===== Supplied records =====
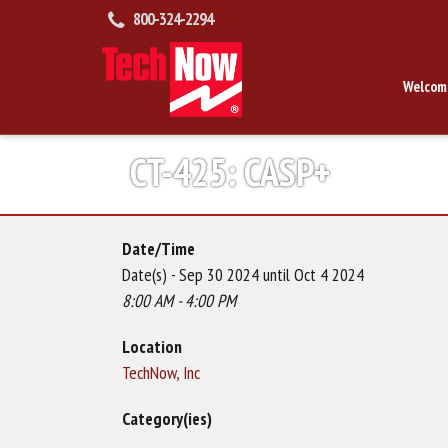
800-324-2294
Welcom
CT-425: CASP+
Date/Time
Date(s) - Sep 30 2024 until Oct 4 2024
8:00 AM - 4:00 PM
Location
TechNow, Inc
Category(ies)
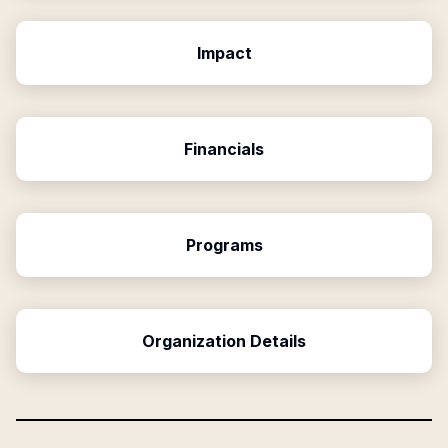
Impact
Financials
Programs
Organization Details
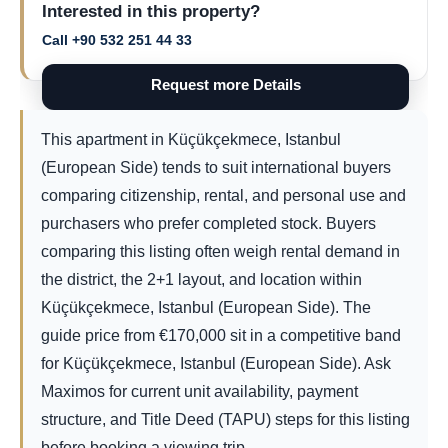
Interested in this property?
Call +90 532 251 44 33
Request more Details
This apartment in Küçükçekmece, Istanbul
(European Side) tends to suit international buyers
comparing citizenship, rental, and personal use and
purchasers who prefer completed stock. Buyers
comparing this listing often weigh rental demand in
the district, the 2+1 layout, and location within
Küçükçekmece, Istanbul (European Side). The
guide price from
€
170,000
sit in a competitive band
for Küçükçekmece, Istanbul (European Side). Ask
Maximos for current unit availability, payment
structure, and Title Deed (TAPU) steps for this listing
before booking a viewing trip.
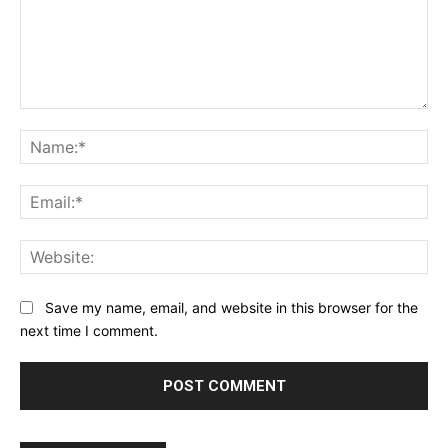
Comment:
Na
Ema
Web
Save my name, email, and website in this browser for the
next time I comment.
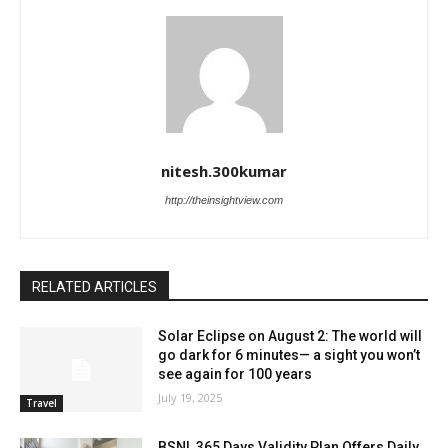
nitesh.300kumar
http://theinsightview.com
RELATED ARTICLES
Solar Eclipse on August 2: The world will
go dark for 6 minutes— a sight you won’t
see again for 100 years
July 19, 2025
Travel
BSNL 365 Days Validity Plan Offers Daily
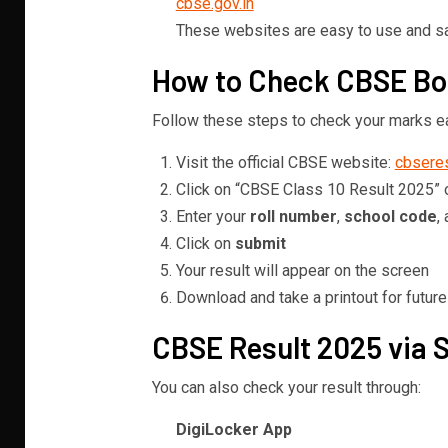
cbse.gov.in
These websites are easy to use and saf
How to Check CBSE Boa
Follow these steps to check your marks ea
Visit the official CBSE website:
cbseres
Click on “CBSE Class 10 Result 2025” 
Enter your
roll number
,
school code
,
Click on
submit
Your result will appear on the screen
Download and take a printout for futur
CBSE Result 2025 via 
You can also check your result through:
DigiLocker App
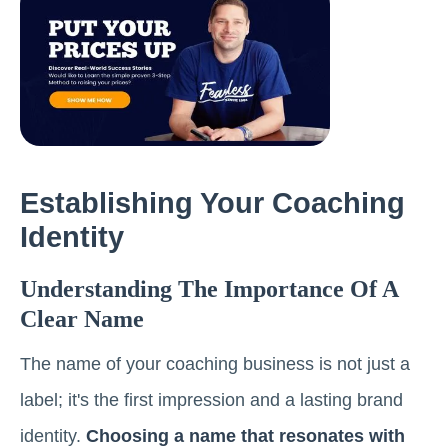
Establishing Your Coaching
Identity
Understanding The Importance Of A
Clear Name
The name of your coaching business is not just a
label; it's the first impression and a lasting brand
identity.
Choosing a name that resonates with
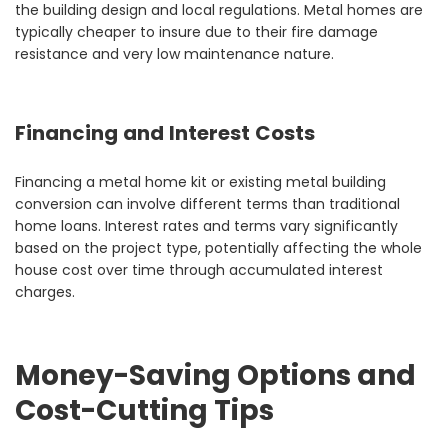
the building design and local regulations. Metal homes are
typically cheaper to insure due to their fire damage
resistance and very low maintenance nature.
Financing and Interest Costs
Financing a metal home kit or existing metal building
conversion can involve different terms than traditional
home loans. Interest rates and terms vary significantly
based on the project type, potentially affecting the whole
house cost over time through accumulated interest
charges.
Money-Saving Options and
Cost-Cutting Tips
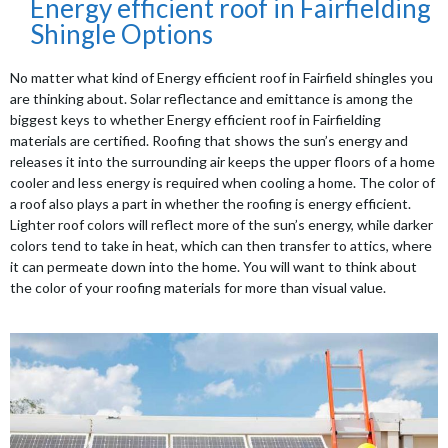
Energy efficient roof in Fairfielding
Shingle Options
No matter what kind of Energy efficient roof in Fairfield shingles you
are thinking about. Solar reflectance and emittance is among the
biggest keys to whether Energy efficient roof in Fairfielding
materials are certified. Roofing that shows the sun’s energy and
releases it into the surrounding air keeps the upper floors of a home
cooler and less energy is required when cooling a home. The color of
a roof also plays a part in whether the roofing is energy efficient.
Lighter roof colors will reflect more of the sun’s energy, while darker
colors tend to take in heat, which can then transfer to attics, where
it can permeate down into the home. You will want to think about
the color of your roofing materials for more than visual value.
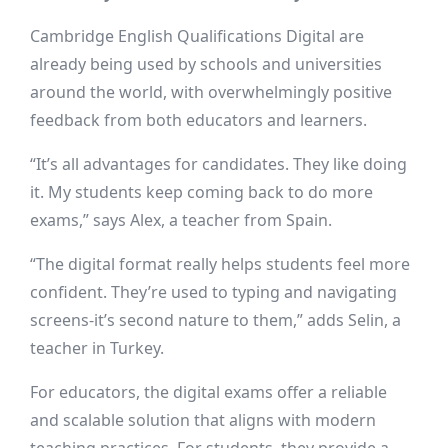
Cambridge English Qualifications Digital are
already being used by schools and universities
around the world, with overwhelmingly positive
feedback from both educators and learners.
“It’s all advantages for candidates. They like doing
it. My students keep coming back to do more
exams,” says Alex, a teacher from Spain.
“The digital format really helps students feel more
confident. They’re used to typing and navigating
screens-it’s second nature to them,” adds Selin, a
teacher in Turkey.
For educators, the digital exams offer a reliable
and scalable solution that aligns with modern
=====
===== Supplied records =====
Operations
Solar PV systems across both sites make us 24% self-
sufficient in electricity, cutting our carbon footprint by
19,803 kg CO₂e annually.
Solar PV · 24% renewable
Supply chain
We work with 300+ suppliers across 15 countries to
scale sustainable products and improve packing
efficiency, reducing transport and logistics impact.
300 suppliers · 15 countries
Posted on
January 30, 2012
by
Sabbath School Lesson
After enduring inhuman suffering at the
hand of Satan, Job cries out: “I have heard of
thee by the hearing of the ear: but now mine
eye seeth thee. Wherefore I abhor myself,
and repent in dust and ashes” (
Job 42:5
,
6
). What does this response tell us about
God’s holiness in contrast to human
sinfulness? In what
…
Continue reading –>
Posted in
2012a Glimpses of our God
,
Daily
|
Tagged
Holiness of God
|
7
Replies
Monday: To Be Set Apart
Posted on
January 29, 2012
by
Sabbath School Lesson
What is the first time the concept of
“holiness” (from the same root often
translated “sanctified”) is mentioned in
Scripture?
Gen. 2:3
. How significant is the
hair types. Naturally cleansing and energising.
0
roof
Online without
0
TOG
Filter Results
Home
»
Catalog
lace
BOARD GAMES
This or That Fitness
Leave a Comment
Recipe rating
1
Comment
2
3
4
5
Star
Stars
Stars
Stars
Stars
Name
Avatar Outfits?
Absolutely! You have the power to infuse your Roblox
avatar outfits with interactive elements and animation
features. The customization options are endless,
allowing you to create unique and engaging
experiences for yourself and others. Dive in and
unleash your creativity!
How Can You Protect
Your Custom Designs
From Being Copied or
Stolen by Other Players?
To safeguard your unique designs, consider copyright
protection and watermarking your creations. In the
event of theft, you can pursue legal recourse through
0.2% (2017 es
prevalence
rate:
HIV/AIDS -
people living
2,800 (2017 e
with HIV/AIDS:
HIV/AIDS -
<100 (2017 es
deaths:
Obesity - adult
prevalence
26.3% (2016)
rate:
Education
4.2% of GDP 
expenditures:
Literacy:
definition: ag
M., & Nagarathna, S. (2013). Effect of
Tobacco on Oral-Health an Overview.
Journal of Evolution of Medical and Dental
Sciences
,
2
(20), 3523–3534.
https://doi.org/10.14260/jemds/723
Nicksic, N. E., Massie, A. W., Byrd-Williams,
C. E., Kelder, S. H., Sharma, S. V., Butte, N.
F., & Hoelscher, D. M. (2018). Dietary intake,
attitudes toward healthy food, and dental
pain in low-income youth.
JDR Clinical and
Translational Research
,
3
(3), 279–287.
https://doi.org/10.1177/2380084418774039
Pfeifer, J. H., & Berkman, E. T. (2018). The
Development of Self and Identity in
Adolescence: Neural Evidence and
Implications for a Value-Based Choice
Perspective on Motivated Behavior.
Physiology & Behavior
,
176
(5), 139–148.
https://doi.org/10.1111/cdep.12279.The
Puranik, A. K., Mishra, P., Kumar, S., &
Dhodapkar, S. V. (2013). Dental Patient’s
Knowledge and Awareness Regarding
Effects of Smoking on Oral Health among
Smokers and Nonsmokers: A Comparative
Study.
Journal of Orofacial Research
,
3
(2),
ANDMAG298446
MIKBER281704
=====
===== Supplied records =====
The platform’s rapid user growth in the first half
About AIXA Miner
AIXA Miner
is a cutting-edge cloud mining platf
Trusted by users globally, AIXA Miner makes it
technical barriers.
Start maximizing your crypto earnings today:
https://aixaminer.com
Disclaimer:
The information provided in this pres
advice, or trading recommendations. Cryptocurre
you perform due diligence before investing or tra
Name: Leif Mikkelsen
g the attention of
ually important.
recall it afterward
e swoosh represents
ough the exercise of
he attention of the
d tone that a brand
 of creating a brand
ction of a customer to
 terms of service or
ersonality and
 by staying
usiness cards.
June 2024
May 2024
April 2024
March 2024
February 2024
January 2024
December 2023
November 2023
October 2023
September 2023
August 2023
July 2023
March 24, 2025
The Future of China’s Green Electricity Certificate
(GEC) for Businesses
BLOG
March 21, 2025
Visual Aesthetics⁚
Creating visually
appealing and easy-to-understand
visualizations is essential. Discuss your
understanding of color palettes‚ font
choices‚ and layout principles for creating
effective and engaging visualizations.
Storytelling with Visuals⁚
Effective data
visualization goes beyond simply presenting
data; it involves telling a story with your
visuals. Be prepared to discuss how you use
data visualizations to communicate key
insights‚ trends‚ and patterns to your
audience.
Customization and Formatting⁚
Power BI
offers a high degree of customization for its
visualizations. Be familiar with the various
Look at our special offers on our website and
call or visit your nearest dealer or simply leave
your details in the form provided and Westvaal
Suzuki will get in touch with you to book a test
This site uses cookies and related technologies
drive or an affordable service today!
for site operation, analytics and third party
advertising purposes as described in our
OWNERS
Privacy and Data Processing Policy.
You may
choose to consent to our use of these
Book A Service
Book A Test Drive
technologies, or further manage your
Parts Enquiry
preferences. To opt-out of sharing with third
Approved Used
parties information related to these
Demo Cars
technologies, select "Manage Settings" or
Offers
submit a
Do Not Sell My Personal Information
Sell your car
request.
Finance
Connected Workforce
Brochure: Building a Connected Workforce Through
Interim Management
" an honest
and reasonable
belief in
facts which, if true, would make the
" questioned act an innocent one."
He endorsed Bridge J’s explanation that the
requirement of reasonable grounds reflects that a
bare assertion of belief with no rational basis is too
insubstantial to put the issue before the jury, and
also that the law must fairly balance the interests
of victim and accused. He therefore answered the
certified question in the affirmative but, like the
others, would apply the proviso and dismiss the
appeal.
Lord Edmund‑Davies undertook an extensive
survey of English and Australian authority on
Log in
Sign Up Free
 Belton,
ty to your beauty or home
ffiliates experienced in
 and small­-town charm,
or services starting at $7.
=====
__Your instructions__:
From the records above, copy exactly the lines starting at the one with "structure, and Title" and ending at the one with "Solar Eclipse on August 2: The world will", and no others. Pictures stay out.

__Task answer__:
structure, and Title Deed (TAPU) steps for this listing
before booking a viewing trip.
Comment:
Na
Ema
Web
Save my name, email, and website in this browser for the
next time I comment.
nitesh.300kumar
http://theinsightview.com
RELATED ARTICLES
Solar Eclipse on August 2: The world will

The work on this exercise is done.